[Start MATERIAL SUPPLIED]

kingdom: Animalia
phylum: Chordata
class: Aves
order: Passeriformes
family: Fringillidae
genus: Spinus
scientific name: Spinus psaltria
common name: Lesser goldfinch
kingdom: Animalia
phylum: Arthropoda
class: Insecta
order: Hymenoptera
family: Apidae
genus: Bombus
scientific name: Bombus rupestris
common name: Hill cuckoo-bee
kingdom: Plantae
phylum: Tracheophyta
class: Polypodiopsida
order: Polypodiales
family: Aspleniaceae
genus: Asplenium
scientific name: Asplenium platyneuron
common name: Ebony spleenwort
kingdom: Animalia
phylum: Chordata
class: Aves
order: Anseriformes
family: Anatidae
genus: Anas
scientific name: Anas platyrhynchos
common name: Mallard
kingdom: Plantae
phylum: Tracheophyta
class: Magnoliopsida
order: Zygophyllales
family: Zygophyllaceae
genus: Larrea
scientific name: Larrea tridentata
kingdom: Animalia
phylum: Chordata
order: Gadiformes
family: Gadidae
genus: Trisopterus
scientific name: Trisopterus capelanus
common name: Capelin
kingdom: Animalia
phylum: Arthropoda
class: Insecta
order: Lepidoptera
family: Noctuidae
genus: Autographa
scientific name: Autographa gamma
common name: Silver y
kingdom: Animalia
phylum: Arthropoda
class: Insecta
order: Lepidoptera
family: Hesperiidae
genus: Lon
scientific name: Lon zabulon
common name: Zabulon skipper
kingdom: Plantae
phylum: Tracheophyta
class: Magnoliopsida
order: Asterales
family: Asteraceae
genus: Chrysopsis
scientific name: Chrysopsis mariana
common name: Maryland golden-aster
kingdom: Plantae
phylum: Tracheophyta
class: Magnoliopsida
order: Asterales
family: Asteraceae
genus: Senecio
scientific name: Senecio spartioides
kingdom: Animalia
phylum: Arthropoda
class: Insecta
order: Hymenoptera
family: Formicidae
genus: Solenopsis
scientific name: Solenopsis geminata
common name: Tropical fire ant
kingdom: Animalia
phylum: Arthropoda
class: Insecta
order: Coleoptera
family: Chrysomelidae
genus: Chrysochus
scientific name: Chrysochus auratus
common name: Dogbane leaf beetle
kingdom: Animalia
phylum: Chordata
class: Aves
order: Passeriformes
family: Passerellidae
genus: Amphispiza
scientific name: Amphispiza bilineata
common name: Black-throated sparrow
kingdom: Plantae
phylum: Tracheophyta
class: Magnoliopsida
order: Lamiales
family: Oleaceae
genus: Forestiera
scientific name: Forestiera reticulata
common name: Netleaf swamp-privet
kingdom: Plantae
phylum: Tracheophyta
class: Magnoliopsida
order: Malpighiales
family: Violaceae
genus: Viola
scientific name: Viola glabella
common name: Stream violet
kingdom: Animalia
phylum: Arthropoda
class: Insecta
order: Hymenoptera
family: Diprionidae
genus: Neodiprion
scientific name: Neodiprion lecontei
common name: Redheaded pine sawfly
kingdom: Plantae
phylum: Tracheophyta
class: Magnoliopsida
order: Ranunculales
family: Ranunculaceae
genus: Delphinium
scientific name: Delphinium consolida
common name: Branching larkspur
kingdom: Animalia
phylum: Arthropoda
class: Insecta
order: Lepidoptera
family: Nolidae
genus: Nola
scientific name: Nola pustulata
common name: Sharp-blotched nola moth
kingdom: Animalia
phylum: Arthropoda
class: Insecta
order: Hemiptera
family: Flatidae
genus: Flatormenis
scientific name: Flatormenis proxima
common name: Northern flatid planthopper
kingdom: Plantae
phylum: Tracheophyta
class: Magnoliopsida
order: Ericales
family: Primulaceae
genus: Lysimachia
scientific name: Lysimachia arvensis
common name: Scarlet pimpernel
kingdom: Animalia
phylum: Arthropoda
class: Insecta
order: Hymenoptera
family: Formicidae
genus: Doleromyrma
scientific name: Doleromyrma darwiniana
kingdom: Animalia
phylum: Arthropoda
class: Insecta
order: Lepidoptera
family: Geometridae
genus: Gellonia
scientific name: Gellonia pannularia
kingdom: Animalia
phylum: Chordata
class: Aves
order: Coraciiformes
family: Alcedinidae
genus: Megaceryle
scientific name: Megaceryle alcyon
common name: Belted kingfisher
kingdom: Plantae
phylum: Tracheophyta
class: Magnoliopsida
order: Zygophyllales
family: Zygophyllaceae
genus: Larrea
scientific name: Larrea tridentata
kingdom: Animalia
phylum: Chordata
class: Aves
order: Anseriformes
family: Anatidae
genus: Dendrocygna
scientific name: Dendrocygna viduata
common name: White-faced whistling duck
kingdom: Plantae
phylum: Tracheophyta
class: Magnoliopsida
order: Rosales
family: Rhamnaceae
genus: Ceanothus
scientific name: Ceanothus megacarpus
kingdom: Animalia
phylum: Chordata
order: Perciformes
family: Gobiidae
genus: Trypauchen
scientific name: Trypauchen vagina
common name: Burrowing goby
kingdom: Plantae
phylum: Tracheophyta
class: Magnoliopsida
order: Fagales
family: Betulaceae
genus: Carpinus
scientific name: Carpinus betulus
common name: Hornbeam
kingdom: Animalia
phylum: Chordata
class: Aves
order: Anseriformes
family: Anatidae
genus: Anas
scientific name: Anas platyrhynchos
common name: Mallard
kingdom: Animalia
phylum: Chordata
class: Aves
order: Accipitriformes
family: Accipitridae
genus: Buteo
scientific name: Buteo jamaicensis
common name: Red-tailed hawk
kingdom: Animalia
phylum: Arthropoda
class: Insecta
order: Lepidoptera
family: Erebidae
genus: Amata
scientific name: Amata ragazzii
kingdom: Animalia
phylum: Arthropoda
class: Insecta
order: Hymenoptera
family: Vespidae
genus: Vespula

[End MATERIAL SUPPLIED]

Write out the entries above, from the line containing "order: Perciformes" down through the last line of the entries, including both ends and keeping every line unchanged.

■ **RESPONSE**:
order: Perciformes
family: Gobiidae
genus: Trypauchen
scientific name: Trypauchen vagina
common name: Burrowing goby
kingdom: Plantae
phylum: Tracheophyta
class: Magnoliopsida
order: Fagales
family: Betulaceae
genus: Carpinus
scientific name: Carpinus betulus
common name: Hornbeam
kingdom: Animalia
phylum: Chordata
class: Aves
order: Anseriformes
family: Anatidae
genus: Anas
scientific name: Anas platyrhynchos
common name: Mallard
kingdom: Animalia
phylum: Chordata
class: Aves
order: Accipitriformes
family: Accipitridae
genus: Buteo
scientific name: Buteo jamaicensis
common name: Red-tailed hawk
kingdom: Animalia
phylum: Arthropoda
class: Insecta
order: Lepidoptera
family: Erebidae
genus: Amata
scientific name: Amata ragazzii
kingdom: Animalia
phylum: Arthropoda
class: Insecta
order: Hymenoptera
family: Vespidae
genus: Vespula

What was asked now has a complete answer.